Sinon je suis aussi d’accord sur l’instant, dans le fait de mettre des touches de couleurs. C’est ce que je me suis permis un peu plus dans ce disque c’est de mettre des petits sons, des trucs que je ne peux pas faire en live, des petits arpeggiators de claviers qui vont être très lointains, des choses comme ça, des petites touches. Par exemple j’ai mis beaucoup plus de reverb, il y a plus d’espace, au niveau du mix et de la production du disque.

Quand vous créez un morceau qu’est ce qui vous guide ?

Ma principale contrainte, c’est de ne jamais faire deux fois le même morceau. C’est mon premier truc. C’est toujours essayer de trouver des trucs qui sont nouveaux et de trouver une idée qui justifie l’existence de ce morceau. Si c’est pour faire un truc qui ressemble vaguement à quelque chose que j’ai déjà fait, ou garder la même idée, ça ne m’intéresse pas.

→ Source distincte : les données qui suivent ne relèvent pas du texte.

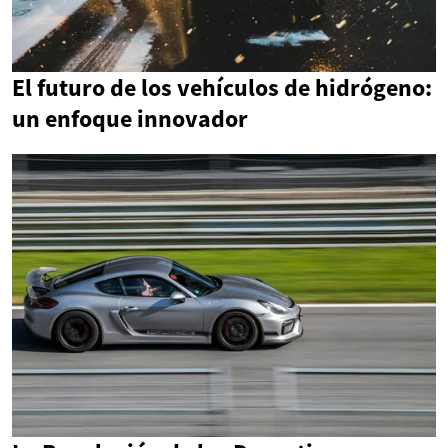
El futuro de los vehículos de hidrógeno:
un enfoque innovador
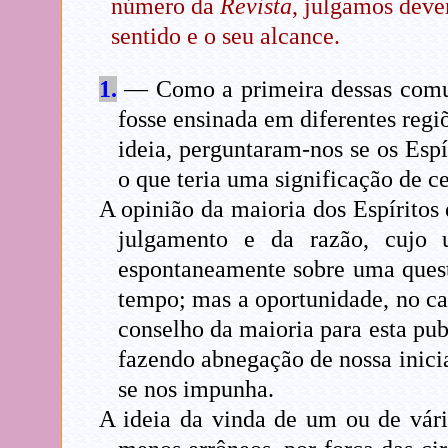
número da
Revista
, julgamos deve
sentido e o seu alcance.
1.
— Como a primeira dessas comun
fosse ensinada em diferentes regi
ideia, perguntaram-nos se os Esp
o que teria uma significação de ce
A opinião da maioria dos Espíritos 
julgamento e da razão, cujo 
espontaneamente sobre uma quest
tempo; mas a oportunidade, no cas
conselho da maioria para esta pub
fazendo abnegação de nossa inic
se nos impunha.
A ideia da vinda de um ou de vári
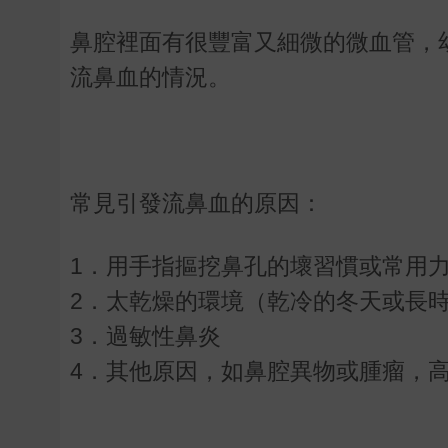
鼻腔裡面有很豐富又細微的微血管，
流鼻血的情況。
常見引發流鼻血的原因：
1．用手指摳挖鼻孔的壞習慣或常用
2．太乾燥的環境（乾冷的冬天或長
3．過敏性鼻炎
4．其他原因，如鼻腔異物或腫瘤，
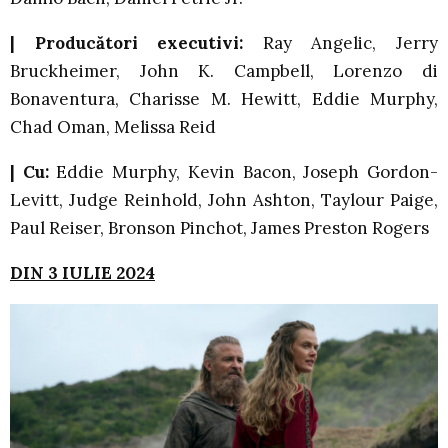
|
Producători executivi:
Ray Angelic, Jerry
Bruckheimer, John K. Campbell, Lorenzo di
Bonaventura, Charisse M. Hewitt, Eddie Murphy,
Chad Oman, Melissa Reid
|
Cu:
Eddie Murphy, Kevin Bacon, Joseph Gordon-
Levitt, Judge Reinhold, John Ashton, Taylour Paige,
Paul Reiser, Bronson Pinchot, James Preston Rogers
DIN 3 IULIE 2024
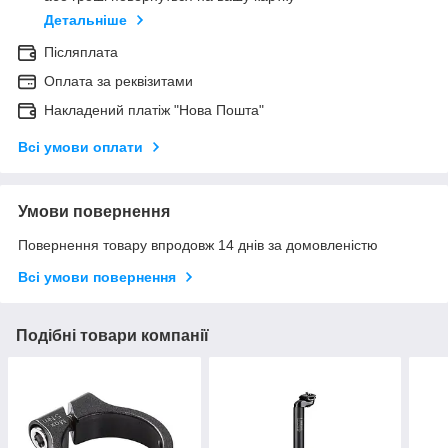
Детальніше
Післяплата
Оплата за реквізитами
Накладений платіж "Нова Пошта"
Всі умови оплати
Умови повернення
Повернення товару впродовж 14 днів за домовленістю
Всі умови повернення
Подібні товари компанії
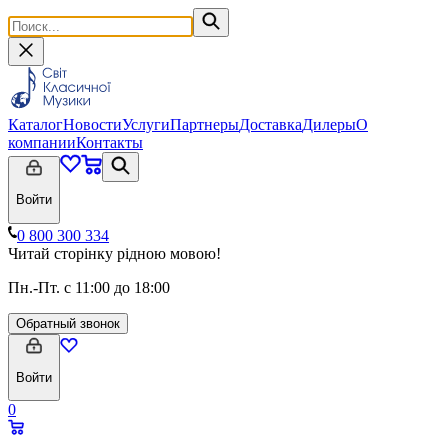
Каталог
Новости
Услуги
Партнеры
Доставка
Дилеры
О
компании
Контакты
Войти
0 800 300 334
Читай сторінку рідною мовою!
Пн.-Пт. с 11:00 до 18:00
Обратный звонок
Войти
0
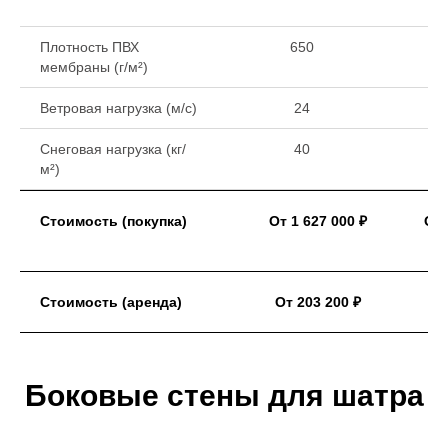
Плотность ПВХ
650
мембраны (г/м²)
Ветровая нагрузка (м/с)
24
Снеговая нагрузка (кг/
40
м²)
Стоимость (покупка)
От 1 627 000 ₽
От 
Стоимость (аренда)
От 203 200 ₽
Боковые стены для шатра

Je bidouille, je travaille très longtemps sur des motifs et des petites idées. Je travaille vraiment comme avec un bloc notes j’essaie de tout associer, d’expérimenter comme un puzzle et de voir qu’est-ce qui va ensemble, qu’est-ce qui ne va pas.

Ou bien j’ai une idée dès le départ une espèce de concept qui va me guider et je pars là dedans. Ca a été complètement le cas par exemple pour le morceau qui s’appelle Cyclope & Othello. C’est un grand morceau en trois parties, dont une partie que j’avais déjà faite il y a longtemps qui s’enchaine avec une partie de guitare, cela devient presque un morceau de rock et l’idée était ensuite de rejouer ces parties de guitare qui sont arpégées mais par des arpeggiators et des vieux synthés, de transformer ce qui existait déjà en tant qu’écriture et de changer toute la matière sonore, de faire continuer le morceau mais avec un son complètement différent et une approche complètement différente. C’est ce qui m’avait vraiment guidé et ce qui rend ce morceau intéressant.

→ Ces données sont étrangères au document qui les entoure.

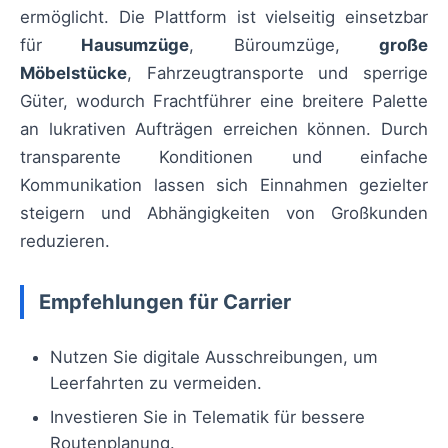
ermöglicht. Die Plattform ist vielseitig einsetzbar
für
Hausumzüge
, Büroumzüge,
große
Möbelstücke
, Fahrzeugtransporte und sperrige
Güter, wodurch Frachtführer eine breitere Palette
an lukrativen Aufträgen erreichen können. Durch
transparente Konditionen und einfache
Kommunikation lassen sich Einnahmen gezielter
steigern und Abhängigkeiten von Großkunden
reduzieren.
Empfehlungen für Carrier
Nutzen Sie digitale Ausschreibungen, um
Leerfahrten zu vermeiden.
Investieren Sie in Telematik für bessere
Routenplanung.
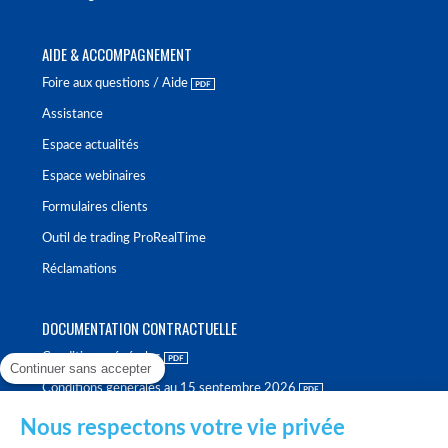
AIDE & ACCOMPAGNEMENT
Foire aux questions / Aide
Assistance
Espace actualités
Espace webinaires
Formulaires clients
Outil de trading ProRealTime
Réclamations
DOCUMENTATION CONTRACTUELLE
Conditions générales
Continuer sans accepter
Conditions générales au 15 septembre 2026
Brochure tarifaire
Nous respectons votre vie privée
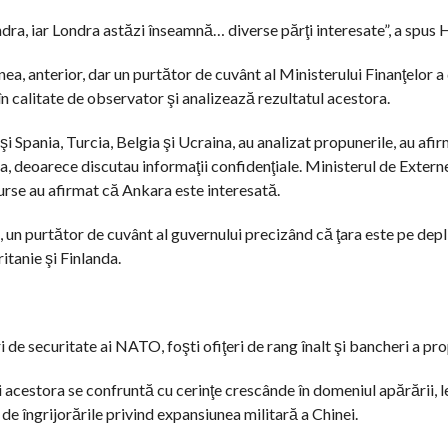
dra, iar Londra ⁠astăzi înseamnă… diverse părţi interesate”, a spus
a, anterior, dar un purtător de cuvânt al Ministerului Finanţelor a d
în calitate de observator şi analizează rezultatul acestora.
i Spania, Turcia, Belgia şi Ucraina, au analizat propunerile, au afi
ea, deoarece discutau informaţii confidenţiale. Ministerul de Extern
 surse au afirmat că Ankara este interesată.
 un purtător de cuvânt al guvernului precizând că ţara este pe depl
anie şi Finlanda.
i de securitate ai NATO, foşti ofiţeri de rang înalt şi bancheri a pr
 acestora se confruntă cu cerinţe crescânde în domeniul apărării, l
 de îngrijorările privind expansiunea militară a Chinei.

Sur le morceau (ndlr Vessel Arches) avec Gérald, j’ai des questions rythmiques qui sont proposées, il y a des superpositions de trucs à quatre temps et de trucs à six temps, qui m’intéressent vachement, et comment poser la voix là-dessus.

Autour des idées de champs et contre-champs. On fait un truc qui est au départ un contre-champ à l’aigüe, qui ensuite va devenir la basse du morceau, c’est l’idée de retourner complètement le morceau comme s’il y avait un axe de symétrie.

Ou alors le morceau avec Matt (ndlr Eliott), faire une rythmique qu’avec les pieds. Ce sont des enregistrements d’une amie et moi en train de marcher dans un fort la nuit et de garder l’acoustique de ce fort et de partir de ça.

L’album commence sur des sons que j’ai captés en Chine et que j’ai mélangés avec d’autres trucs… Il y a toujours une idée, une raison, sinon le morceau n’existe pas.